Items from a dataset:
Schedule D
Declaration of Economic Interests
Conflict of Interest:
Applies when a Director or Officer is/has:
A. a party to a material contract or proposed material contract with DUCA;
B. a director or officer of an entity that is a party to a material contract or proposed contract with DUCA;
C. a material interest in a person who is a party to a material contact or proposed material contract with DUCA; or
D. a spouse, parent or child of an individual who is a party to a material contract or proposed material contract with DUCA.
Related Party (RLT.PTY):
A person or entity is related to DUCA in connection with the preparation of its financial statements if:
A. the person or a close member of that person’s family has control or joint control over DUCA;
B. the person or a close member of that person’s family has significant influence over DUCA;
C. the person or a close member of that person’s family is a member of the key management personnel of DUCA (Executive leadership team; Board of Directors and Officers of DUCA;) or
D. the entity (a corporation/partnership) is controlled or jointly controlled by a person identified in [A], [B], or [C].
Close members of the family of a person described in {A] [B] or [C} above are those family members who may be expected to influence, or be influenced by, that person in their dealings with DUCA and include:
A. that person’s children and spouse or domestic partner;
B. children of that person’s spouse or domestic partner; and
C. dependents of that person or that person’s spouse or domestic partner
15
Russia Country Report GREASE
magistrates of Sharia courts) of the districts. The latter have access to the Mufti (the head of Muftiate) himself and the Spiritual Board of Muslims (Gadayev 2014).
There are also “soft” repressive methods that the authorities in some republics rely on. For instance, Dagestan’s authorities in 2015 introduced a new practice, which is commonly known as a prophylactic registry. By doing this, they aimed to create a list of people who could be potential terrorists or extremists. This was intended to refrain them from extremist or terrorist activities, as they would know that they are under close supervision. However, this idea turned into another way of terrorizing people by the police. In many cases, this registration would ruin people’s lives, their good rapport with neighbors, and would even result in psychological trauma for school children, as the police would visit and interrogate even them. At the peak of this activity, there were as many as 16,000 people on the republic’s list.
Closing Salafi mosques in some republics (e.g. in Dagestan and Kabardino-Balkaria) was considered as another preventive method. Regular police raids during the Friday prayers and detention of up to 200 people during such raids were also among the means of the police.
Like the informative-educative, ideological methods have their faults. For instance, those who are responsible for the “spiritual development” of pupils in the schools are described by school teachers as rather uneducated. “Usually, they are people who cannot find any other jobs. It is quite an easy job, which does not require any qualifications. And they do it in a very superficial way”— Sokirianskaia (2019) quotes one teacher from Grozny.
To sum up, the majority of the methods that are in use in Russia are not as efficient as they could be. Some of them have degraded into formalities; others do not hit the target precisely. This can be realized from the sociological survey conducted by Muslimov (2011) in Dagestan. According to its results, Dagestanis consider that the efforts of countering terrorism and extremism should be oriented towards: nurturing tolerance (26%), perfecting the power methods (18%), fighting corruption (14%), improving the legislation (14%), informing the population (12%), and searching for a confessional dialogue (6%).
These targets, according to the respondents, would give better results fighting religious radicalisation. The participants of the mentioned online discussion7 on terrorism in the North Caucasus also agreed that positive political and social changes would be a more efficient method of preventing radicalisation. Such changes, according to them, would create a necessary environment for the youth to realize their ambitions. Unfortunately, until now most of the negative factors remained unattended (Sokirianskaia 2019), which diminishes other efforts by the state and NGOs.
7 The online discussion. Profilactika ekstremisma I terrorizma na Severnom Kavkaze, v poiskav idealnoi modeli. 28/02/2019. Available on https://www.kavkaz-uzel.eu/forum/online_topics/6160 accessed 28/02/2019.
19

What you need to do:
All of the data shown above should be printed exactly as given.

Problem solution:
Schedule D
Declaration of Economic Interests
Conflict of Interest:
Applies when a Director or Officer is/has:
A. a party to a material contract or proposed material contract with DUCA;
B. a director or officer of an entity that is a party to a material contract or proposed contract with DUCA;
C. a material interest in a person who is a party to a material contact or proposed material contract with DUCA; or
D. a spouse, parent or child of an individual who is a party to a material contract or proposed material contract with DUCA.
Related Party (RLT.PTY):
A person or entity is related to DUCA in connection with the preparation of its financial statements if:
A. the person or a close member of that person’s family has control or joint control over DUCA;
B. the person or a close member of that person’s family has significant influence over DUCA;
C. the person or a close member of that person’s family is a member of the key management personnel of DUCA (Executive leadership team; Board of Directors and Officers of DUCA;) or
D. the entity (a corporation/partnership) is controlled or jointly controlled by a person identified in [A], [B], or [C].
Close members of the family of a person described in {A] [B] or [C} above are those family members who may be expected to influence, or be influenced by, that person in their dealings with DUCA and include:
A. that person’s children and spouse or domestic partner;
B. children of that person’s spouse or domestic partner; and
C. dependents of that person or that person’s spouse or domestic partner
15
Russia Country Report GREASE
magistrates of Sharia courts) of the districts. The latter have access to the Mufti (the head of Muftiate) himself and the Spiritual Board of Muslims (Gadayev 2014).
There are also “soft” repressive methods that the authorities in some republics rely on. For instance, Dagestan’s authorities in 2015 introduced a new practice, which is commonly known as a prophylactic registry. By doing this, they aimed to create a list of people who could be potential terrorists or extremists. This was intended to refrain them from extremist or terrorist activities, as they would know that they are under close supervision. However, this idea turned into another way of terrorizing people by the police. In many cases, this registration would ruin people’s lives, their good rapport with neighbors, and would even result in psychological trauma for school children, as the police would visit and interrogate even them. At the peak of this activity, there were as many as 16,000 people on the republic’s list.
Closing Salafi mosques in some republics (e.g. in Dagestan and Kabardino-Balkaria) was considered as another preventive method. Regular police raids during the Friday prayers and detention of up to 200 people during such raids were also among the means of the police.
Like the informative-educative, ideological methods have their faults. For instance, those who are responsible for the “spiritual development” of pupils in the schools are described by school teachers as rather uneducated. “Usually, they are people who cannot find any other jobs. It is quite an easy job, which does not require any qualifications. And they do it in a very superficial way”— Sokirianskaia (2019) quotes one teacher from Grozny.
To sum up, the majority of the methods that are in use in Russia are not as efficient as they could be. Some of them have degraded into formalities; others do not hit the target precisely. This can be realized from the sociological survey conducted by Muslimov (2011) in Dagestan. According to its results, Dagestanis consider that the efforts of countering terrorism and extremism should be oriented towards: nurturing tolerance (26%), perfecting the power methods (18%), fighting corruption (14%), improving the legislation (14%), informing the population (12%), and searching for a confessional dialogue (6%).
These targets, according to the respondents, would give better results fighting religious radicalisation. The participants of the mentioned online discussion7 on terrorism in the North Caucasus also agreed that positive political and social changes would be a more efficient method of preventing radicalisation. Such changes, according to them, would create a necessary environment for the youth to realize their ambitions. Unfortunately, until now most of the negative factors remained unattended (Sokirianskaia 2019), which diminishes other efforts by the state and NGOs.
7 The online discussion. Profilactika ekstremisma I terrorizma na Severnom Kavkaze, v poiskav idealnoi modeli. 28/02/2019. Available on https://www.kavkaz-uzel.eu/forum/online_topics/6160 accessed 28/02/2019.
19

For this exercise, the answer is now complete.